- Prompt 1: Please copy the part of the article on Philippine–Argentine trade from "Among the imports" up to and including "associated computer parts.", keeping every word unchanged.

- Document segment:
┌──

Among the imports of the Philippines from his country are soya cake, corn and other agriculture products. Argentina exports about 70 percent of soya cakes to the Philippines for animal feeds.
The expansive country in the South American continent excels in agriculture production, which comprises 54 percent of its exports. It is also the world’s fifth-largest wheat exporter. Other main agricultural produce includes soybeans, maize, barley, rice, flax seed, sugarcane, cotton, citrus fruits and grapes.
On the other hand, Buenos Aires buys from the Philippines manufactured goods, many automobile parts, gearboxes, vehicle-cabling systems and associated computer parts.
From January to September in 2017, Bosch estimates that total trade between the two countries is around $250 million to $270 million, “about the same figure last year , although the variety of products being traded is changing.”
He intimated that 2017’s exports were “not as good because of the high cost of production,” he intimated, although robust bilateral trade continues as the Philippines increases its import of corn, peanuts and also extracts from soya beans.
The exciting news is the resumption of beef imports, amounting initially to $2.5 million.
“We halted the exportation of beef worldwide but eventually revived it,” Bosch volunteered.
He said he is in close coordination with the Department of Agriculture to try to convince the country to adopt Argentina’s successful methods of raising cattle for milk, since it is a major producer of dairy by-products.
Contrasts in agriculture
OUR interview with Bosch coincided with the visit to Buenos Aires of Agriculture Secretary Emmanuel F. Piñol as well as his Trade and Industry counterpart Ramon M. Lopez.
“There’s a meeting going on regarding agriculture,” he claimed. “[It would be] a tough conversation, and we will wait for the results.”
He remembers that when he first arrived in the country, he was greeted with a verdant countryside and expected the Philippines to be a major agriculture producer, only to find out that farmers are usually dirt poor who labor behind animal power in tilling the fields.
“In Argentina, you relate agriculture with the activity of rich people. They farm extensive lands and drove fancy cars. Here, agriculture is seen as activity of poor people; you see guys behind their carabaos,” the Argentine ambassador noticed.
Despite this, Bosch sees a huge potential in agriculture. He envisions Argentina’s farming technique transferred to the Philippine setting and aided by the latest technologies. One area he is pushing to develop is local dairy production.
The envoy emphasized the importance of increasing milk production through commercial ventures. In this respect, he said any kind of help Argentina could extend in dairy production will be a positive development for the Philippines, “and of course, [coupled with] our bilateral trade.”
“If you are able to duplicate our capacity for dairy production, importation will decline. And with more value added, it would help our relations to become more significant.”

└──

- Prompt 2: Repeat word for word the lines of the listing below, from the line with "STATEMENT NO. 0041613329" up to and including the line with "For questions or", and give nothing else.

- Exercise input:
┌──

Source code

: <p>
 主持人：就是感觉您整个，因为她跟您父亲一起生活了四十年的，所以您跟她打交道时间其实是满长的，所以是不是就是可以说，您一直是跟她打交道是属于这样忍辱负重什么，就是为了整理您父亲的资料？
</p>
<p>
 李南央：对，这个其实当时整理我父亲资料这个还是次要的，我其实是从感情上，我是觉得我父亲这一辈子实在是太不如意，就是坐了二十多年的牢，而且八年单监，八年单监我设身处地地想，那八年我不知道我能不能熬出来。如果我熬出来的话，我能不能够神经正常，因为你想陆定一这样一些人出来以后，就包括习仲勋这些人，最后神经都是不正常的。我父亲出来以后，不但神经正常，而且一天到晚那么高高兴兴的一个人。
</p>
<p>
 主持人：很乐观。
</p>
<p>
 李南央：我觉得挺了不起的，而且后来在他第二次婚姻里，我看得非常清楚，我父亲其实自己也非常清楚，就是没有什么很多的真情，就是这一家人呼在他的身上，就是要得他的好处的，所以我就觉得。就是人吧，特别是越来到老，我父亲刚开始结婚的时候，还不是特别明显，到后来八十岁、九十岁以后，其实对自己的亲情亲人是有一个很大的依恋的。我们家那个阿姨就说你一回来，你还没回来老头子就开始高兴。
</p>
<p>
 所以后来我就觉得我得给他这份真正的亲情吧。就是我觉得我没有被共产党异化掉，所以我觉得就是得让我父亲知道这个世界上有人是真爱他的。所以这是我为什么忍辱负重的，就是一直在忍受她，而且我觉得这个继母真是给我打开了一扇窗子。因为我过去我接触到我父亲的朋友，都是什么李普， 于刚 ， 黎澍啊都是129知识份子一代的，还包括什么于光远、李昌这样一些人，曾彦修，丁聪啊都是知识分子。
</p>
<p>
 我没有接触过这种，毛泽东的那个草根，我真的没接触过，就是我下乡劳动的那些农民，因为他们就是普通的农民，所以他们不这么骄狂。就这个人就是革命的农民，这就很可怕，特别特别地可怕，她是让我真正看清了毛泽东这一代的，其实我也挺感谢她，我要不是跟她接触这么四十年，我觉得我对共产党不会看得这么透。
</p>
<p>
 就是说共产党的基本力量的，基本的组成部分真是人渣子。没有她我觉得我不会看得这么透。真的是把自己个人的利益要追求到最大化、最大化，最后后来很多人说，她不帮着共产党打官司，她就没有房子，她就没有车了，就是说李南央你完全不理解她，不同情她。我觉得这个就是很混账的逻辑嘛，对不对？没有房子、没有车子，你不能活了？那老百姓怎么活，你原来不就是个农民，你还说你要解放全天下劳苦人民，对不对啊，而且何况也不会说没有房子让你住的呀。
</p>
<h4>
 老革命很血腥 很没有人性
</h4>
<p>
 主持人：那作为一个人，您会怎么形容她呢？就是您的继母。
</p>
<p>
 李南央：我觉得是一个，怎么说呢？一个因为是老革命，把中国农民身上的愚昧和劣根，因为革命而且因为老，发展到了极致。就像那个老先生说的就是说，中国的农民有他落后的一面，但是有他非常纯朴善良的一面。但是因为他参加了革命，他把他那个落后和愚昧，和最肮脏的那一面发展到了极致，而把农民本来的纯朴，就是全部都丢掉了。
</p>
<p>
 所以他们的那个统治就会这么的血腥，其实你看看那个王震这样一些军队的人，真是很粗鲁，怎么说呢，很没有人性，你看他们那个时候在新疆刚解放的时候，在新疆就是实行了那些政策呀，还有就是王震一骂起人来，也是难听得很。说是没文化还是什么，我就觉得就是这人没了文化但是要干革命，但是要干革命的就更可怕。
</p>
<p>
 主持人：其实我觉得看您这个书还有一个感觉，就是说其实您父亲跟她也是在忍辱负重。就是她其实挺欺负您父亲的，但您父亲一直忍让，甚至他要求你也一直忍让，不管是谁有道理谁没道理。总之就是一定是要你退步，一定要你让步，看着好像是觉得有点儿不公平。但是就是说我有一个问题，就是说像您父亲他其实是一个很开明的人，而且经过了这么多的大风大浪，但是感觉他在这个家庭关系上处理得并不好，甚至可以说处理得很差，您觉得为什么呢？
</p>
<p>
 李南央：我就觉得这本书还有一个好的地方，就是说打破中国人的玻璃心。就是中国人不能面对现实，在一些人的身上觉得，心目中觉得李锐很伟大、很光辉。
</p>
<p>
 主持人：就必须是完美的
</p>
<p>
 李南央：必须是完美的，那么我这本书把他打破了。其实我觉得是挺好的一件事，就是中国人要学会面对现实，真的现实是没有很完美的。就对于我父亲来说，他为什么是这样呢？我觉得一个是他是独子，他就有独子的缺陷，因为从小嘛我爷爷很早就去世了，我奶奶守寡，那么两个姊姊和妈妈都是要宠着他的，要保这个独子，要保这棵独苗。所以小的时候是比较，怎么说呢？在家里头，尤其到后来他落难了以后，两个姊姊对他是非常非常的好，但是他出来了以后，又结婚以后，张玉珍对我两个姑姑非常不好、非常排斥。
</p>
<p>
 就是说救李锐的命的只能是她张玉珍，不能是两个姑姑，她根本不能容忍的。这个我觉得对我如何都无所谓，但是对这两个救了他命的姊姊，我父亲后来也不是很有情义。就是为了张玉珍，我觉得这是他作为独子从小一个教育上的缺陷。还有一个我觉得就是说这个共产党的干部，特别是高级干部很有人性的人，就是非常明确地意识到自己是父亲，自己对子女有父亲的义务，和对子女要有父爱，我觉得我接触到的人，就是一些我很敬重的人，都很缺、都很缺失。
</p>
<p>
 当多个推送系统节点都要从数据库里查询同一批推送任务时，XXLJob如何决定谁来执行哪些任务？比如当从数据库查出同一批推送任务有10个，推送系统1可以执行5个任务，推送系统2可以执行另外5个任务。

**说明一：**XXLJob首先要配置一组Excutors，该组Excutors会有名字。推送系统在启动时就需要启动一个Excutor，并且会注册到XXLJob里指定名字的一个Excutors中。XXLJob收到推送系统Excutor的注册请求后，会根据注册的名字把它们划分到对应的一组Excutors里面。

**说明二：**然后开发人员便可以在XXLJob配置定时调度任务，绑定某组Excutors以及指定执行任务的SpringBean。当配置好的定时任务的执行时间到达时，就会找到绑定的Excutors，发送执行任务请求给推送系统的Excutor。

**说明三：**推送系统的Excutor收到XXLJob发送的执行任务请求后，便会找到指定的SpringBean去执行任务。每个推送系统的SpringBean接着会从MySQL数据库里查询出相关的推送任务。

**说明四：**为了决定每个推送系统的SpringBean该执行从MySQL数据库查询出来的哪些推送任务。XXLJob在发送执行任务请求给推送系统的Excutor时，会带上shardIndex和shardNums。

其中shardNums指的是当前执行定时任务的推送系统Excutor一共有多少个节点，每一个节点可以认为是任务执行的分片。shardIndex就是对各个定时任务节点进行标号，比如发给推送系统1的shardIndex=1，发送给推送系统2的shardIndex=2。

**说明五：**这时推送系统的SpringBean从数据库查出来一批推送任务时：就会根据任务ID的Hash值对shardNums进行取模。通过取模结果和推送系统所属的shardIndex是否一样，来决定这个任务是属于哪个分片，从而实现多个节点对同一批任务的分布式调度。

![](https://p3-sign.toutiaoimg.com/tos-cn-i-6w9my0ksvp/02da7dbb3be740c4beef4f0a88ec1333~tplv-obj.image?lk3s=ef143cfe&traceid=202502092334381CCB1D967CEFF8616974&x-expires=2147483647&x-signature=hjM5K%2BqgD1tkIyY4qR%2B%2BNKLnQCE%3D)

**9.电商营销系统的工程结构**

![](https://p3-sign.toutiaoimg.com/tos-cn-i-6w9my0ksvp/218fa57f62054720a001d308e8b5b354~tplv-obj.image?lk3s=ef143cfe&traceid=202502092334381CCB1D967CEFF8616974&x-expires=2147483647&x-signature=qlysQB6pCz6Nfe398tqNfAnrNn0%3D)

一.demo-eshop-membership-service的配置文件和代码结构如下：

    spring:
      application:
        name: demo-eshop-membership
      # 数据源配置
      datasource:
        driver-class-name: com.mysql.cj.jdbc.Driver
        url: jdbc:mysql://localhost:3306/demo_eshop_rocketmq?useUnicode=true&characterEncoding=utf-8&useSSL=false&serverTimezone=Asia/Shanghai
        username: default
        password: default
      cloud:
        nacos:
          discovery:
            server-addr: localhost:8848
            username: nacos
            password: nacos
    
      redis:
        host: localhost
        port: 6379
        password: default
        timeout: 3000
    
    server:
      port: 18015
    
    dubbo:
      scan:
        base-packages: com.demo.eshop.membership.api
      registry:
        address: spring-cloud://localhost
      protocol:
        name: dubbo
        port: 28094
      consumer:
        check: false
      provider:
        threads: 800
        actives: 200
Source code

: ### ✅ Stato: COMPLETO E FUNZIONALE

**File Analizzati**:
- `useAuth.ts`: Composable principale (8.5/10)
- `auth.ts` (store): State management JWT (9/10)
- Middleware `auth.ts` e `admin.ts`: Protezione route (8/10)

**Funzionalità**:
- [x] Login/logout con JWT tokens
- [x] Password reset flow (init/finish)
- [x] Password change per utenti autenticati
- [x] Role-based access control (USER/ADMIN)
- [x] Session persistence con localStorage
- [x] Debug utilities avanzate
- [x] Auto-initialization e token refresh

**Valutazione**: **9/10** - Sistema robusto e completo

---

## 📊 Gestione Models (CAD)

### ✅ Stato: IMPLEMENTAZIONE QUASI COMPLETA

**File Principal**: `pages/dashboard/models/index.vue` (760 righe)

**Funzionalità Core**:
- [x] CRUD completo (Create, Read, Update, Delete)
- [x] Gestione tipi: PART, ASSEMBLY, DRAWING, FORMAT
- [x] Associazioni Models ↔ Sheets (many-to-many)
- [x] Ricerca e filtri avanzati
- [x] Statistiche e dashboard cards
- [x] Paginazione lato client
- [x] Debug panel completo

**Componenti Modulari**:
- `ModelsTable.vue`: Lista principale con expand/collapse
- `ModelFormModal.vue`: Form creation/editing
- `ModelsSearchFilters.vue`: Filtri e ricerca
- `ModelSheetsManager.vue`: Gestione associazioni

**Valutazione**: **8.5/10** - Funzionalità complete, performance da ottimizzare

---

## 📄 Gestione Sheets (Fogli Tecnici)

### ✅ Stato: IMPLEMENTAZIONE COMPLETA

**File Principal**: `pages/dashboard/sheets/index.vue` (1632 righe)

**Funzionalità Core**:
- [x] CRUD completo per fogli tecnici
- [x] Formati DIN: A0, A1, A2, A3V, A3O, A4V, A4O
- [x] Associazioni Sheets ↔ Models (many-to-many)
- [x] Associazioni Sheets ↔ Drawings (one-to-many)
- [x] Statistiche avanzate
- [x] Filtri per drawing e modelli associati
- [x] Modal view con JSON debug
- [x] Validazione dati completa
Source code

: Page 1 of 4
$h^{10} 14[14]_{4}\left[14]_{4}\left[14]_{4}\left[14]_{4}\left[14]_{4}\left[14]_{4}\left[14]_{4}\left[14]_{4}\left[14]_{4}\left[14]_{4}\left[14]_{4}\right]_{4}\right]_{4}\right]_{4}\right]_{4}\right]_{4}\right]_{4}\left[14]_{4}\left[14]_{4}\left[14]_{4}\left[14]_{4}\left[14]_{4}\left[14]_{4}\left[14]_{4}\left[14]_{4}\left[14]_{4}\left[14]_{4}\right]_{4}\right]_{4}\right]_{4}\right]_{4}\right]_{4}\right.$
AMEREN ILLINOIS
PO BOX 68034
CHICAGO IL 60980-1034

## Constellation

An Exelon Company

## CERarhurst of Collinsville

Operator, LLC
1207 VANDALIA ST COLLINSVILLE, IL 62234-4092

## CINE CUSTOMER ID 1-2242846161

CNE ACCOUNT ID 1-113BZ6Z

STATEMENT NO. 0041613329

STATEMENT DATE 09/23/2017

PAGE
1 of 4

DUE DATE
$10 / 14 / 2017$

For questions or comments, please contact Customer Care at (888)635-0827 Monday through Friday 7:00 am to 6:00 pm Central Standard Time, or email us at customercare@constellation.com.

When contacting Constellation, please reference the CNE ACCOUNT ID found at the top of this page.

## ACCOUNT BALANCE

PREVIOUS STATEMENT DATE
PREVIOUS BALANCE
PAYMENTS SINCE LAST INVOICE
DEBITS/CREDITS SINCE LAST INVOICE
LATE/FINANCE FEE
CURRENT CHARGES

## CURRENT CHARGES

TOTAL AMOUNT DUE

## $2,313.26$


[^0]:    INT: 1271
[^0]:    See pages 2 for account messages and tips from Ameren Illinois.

└──

- Expected answer 1:
Among the imports of the Philippines from his country are soya cake, corn and other agriculture products. Argentina exports about 70 percent of soya cakes to the Philippines for animal feeds.
The expansive country in the South American continent excels in agriculture production, which comprises 54 percent of its exports. It is also the world’s fifth-largest wheat exporter. Other main agricultural produce includes soybeans, maize, barley, rice, flax seed, sugarcane, cotton, citrus fruits and grapes.
On the other hand, Buenos Aires buys from the Philippines manufactured goods, many automobile parts, gearboxes, vehicle-cabling systems and associated computer parts.

- Expected answer 2:
STATEMENT NO. 0041613329

STATEMENT DATE 09/23/2017

PAGE
1 of 4

DUE DATE
$10 / 14 / 2017$

For questions or comments, please contact Customer Care at (888)635-0827 Monday through Friday 7:00 am to 6:00 pm Central Standard Time, or email us at customercare@constellation.com.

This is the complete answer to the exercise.